Abstract
Alzheimer’s disease is a neurodegenerative disease involving memory impairment, confusion, and behavioural changes. With increasing life expectancy, it is projected that Alzheimer’s disease cases will rise over the coming decades. There is no known cure for Alzheimer’s disease, and the causes of the illness are poorly understood. Some factors that are believed to contribute include the blood brain barrier, inflammation, oxidative stress and epigenetic alterations. Many of these factors are believed to initiate years or decades prior to the clinical onset of Alzheimer’s disease, presenting an obstacle in developing treatments.

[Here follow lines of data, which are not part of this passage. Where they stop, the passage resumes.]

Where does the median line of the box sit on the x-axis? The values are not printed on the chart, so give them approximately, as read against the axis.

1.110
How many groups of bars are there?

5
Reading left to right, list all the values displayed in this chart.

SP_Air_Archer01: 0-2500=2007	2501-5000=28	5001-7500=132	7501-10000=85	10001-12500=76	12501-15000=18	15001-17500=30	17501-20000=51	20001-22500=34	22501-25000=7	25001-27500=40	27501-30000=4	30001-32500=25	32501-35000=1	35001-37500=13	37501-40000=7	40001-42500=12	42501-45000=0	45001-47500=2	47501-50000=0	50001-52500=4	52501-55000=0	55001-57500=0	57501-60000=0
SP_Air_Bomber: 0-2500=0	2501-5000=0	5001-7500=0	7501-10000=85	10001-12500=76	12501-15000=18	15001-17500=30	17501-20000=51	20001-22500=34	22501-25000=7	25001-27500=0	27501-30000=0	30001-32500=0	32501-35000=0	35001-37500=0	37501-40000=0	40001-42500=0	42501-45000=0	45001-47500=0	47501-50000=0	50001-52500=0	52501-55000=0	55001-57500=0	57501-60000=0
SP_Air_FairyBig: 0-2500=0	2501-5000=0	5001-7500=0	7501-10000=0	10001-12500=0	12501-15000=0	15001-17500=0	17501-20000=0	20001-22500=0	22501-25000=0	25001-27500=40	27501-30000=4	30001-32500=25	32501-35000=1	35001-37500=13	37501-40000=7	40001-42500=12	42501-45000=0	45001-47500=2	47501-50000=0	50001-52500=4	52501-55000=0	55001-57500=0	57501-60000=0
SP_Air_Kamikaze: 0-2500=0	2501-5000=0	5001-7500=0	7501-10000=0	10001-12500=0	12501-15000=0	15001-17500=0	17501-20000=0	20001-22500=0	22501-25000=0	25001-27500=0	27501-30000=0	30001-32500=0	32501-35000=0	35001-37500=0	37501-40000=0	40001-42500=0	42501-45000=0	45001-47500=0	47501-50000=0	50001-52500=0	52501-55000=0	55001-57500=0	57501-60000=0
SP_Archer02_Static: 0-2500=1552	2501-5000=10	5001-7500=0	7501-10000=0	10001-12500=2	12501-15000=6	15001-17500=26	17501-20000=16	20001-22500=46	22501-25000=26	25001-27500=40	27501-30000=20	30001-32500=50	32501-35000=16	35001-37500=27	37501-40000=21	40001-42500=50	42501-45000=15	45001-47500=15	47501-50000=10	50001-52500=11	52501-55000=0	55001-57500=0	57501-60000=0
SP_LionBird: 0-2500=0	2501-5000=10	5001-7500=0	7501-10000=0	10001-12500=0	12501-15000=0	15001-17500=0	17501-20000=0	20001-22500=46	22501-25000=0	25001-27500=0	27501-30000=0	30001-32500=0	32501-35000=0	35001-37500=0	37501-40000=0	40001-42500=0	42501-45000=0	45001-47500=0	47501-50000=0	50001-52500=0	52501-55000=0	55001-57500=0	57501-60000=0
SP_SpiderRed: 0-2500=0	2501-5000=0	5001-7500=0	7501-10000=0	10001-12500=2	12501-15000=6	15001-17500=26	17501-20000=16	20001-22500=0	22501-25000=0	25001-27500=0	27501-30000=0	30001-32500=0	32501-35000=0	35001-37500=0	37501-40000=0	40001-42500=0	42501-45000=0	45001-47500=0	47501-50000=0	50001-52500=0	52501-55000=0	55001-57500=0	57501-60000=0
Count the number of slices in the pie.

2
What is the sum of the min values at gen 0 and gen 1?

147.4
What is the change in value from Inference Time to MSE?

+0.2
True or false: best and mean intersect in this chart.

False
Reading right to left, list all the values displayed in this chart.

Prior studies investigating the effects of oxidative stress on Jurkat T-lymphoma cells have observed DNA methylation changes with relevance to Alzheimer’s disease. The current study aims to expand on these findings by investigating the relationship in cell lines with more relevance to Alzheimer’s disease, including pericytes and mouse embryonic fibroblasts. Pericytes are involved in maintaining the integrity of the blood brain barrier, and mouse embryonic fibroblasts are a widely used cell line that enabled optimisation of the experiment. Both cell types were treated with glycine chloramine, and DNA methylation levels were assessed 24 hours and 72 hours post-treatment using the Illumina Infinium Mouse Methylation 285K Array.
In both cell types, there was no significant difference in DNA methylation changes at either time point, after correction for multiple testing. Analysis of site-specific changes showed that the top significant differentially methylated CpG sites demonstrated a significant change in DNA methylation at 72 hours post-treatment. These CpG sites corresponded with a variety of genes with implications in AD, including Cdh1, Nipsnap2, and Hmgb1. It is hoped that the genetic variants and pathways highlighted in this study can provide direction for future research in AD treatments, such as in precision medicine.